◆ WORK REQUEST
Find every line in the items that contains the string "What", matching case, and please copy each of those lines.
◇ ◇ ◇ ◇ ◇
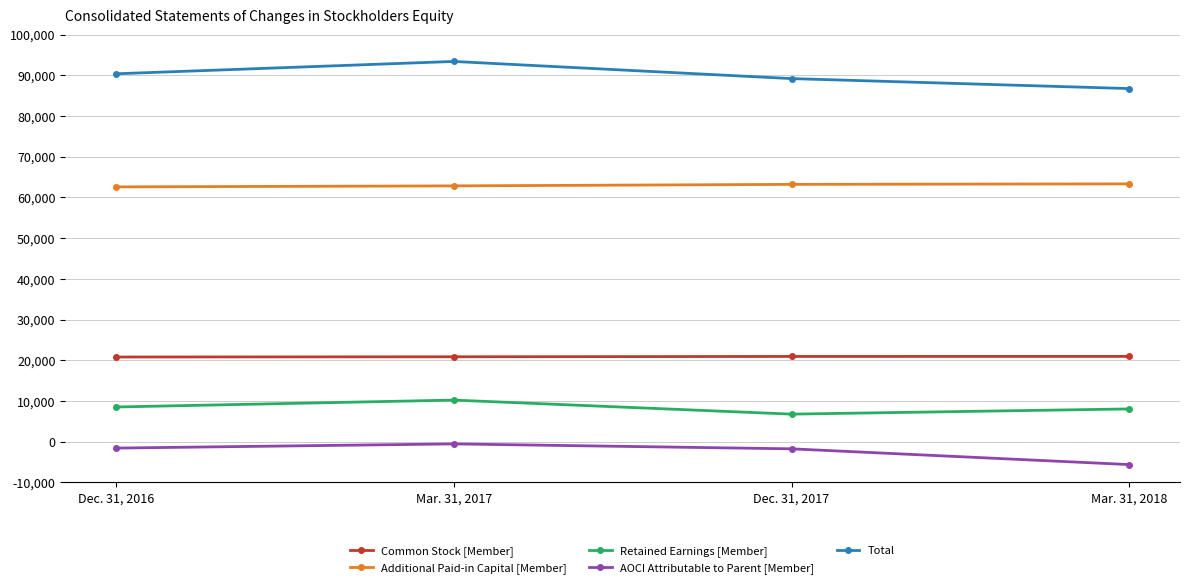

The value of Total at Dec. 31, 2017 is 42862. True or false?

False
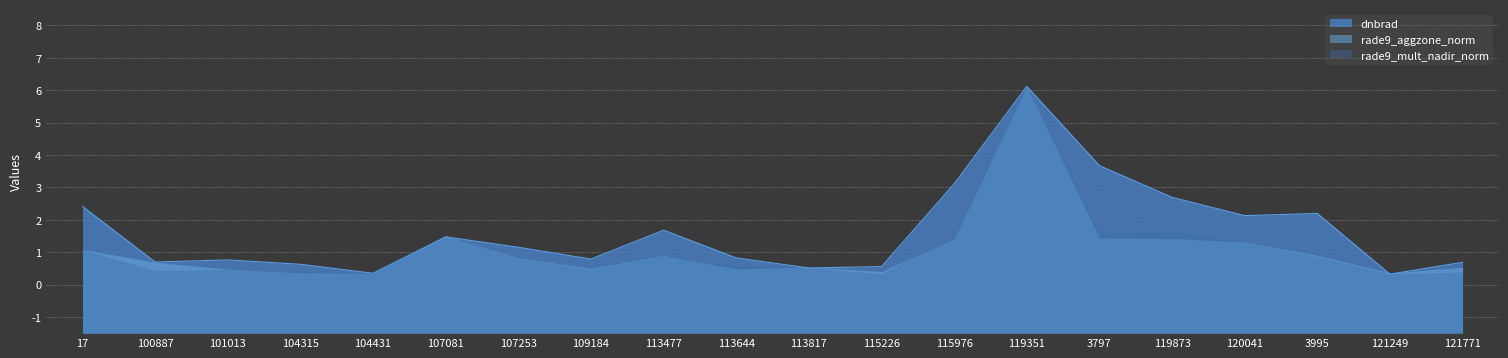

Which series ends up on top after the final intersection of rade9_aggzone_norm and rade9_mult_nadir_norm?

rade9_aggzone_norm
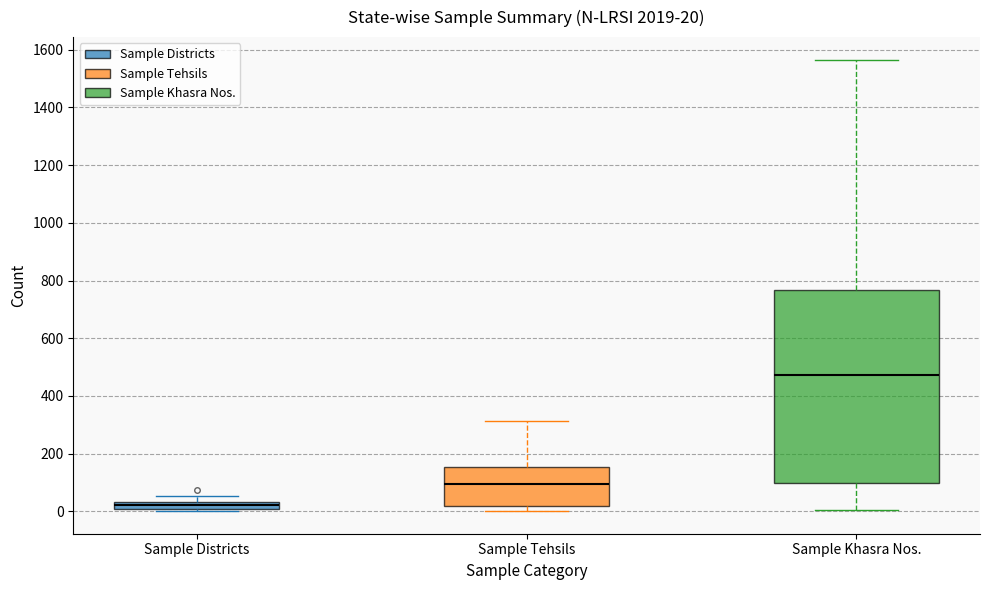

Which box has the lowest median line?

Sample Districts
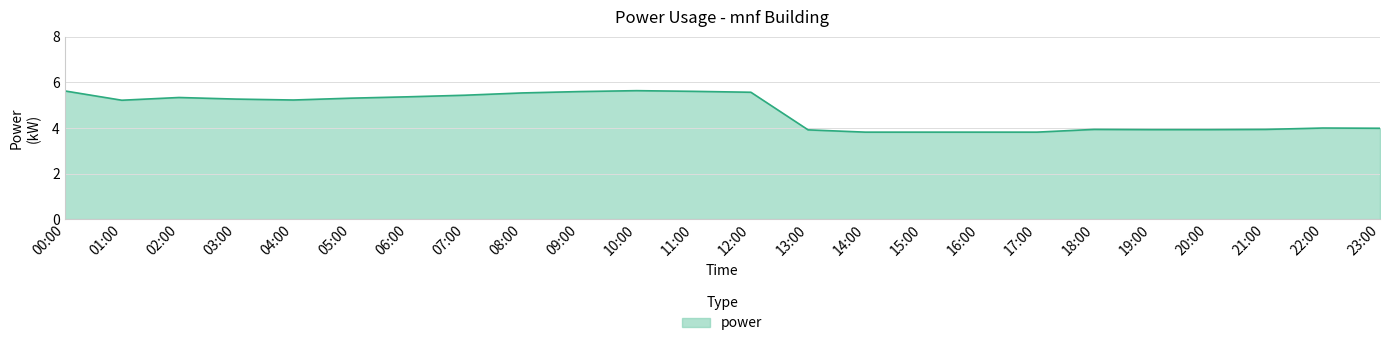

Does the chart have visible grid lines?

Yes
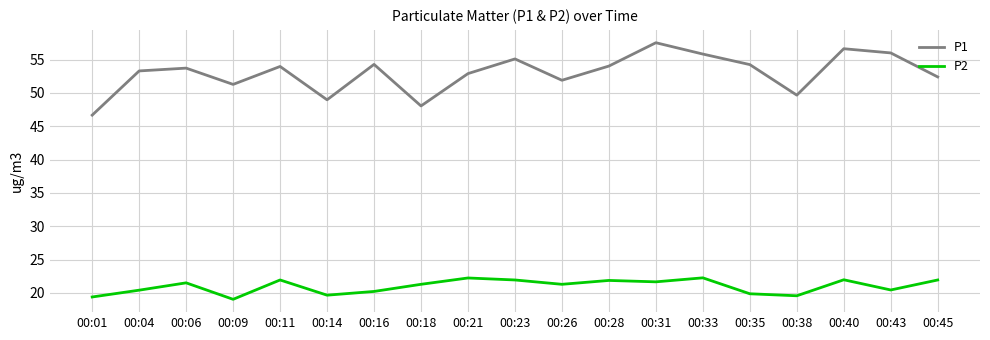

What is the minimum value for P1?

46.7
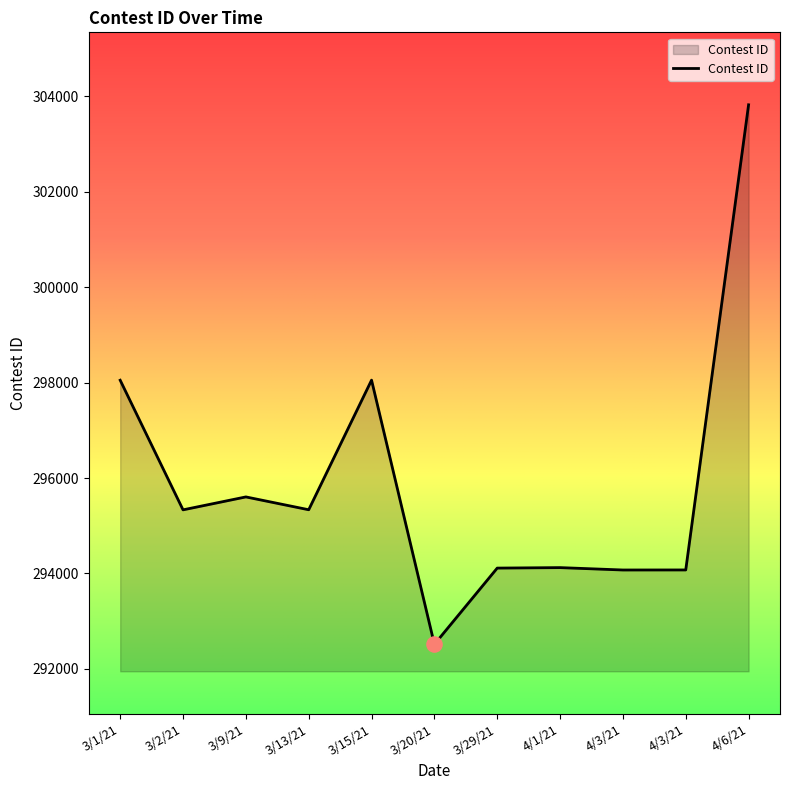

Is this an area chart (filled region under the line)?

Yes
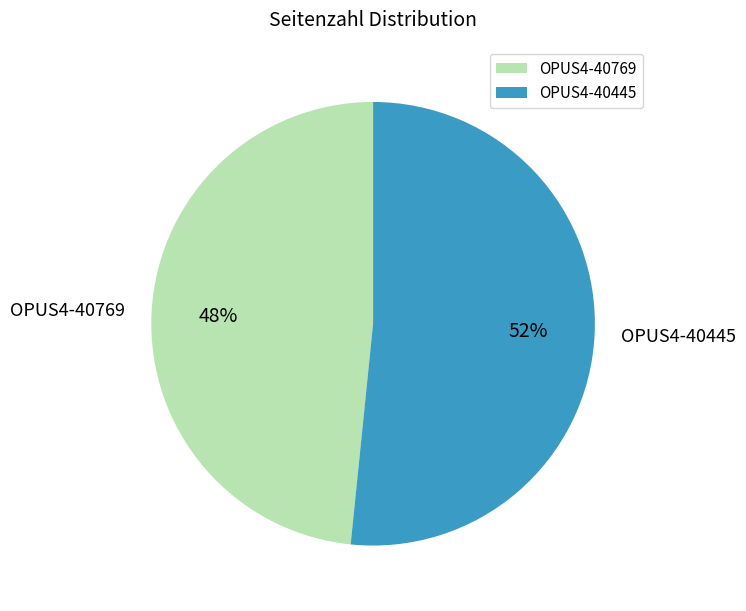

Which slice is the largest?

OPUS4-40445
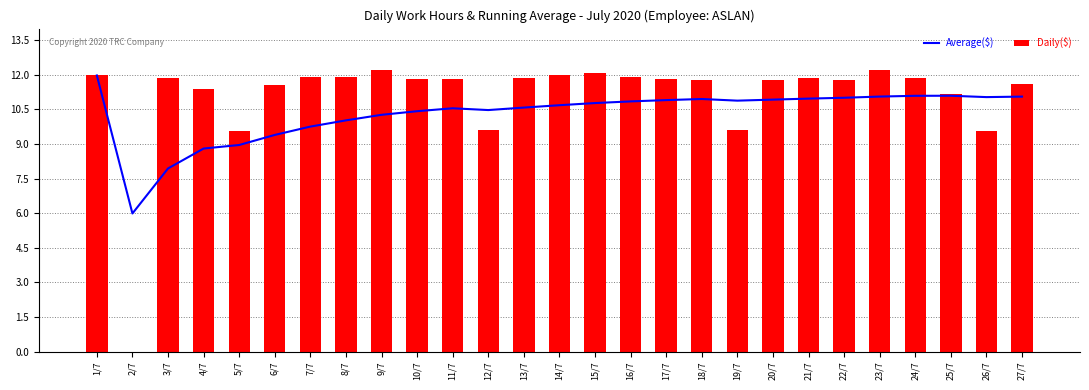

How many distinct data groups are displayed?

2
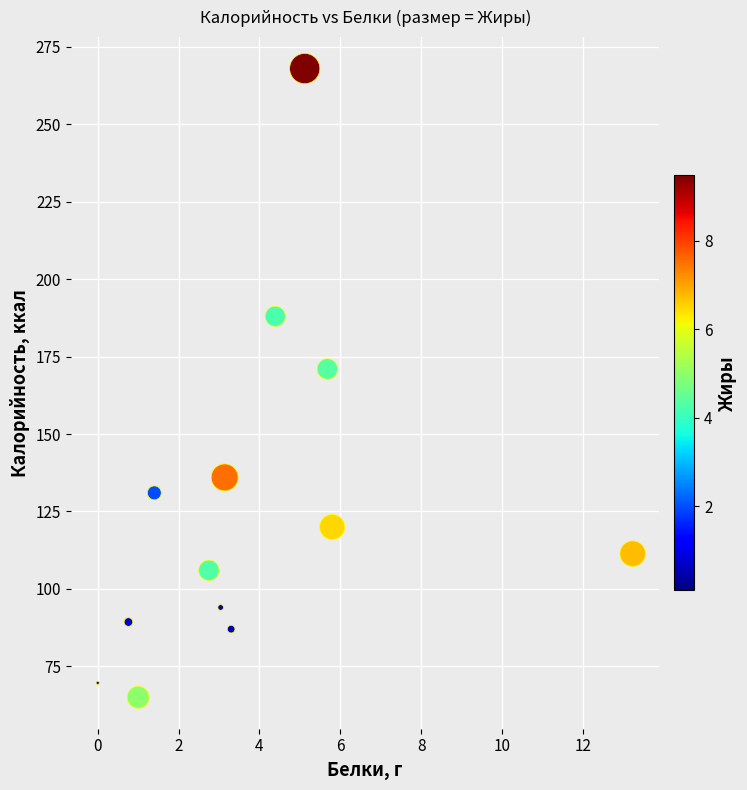

What is the range of Y values (max minus min)?

203.0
◇ ◇ ◇ ◇ ◇
◆ WRITTEN ANSWER
What is the minimum value for P1?
What is the range of Y values (max minus min)?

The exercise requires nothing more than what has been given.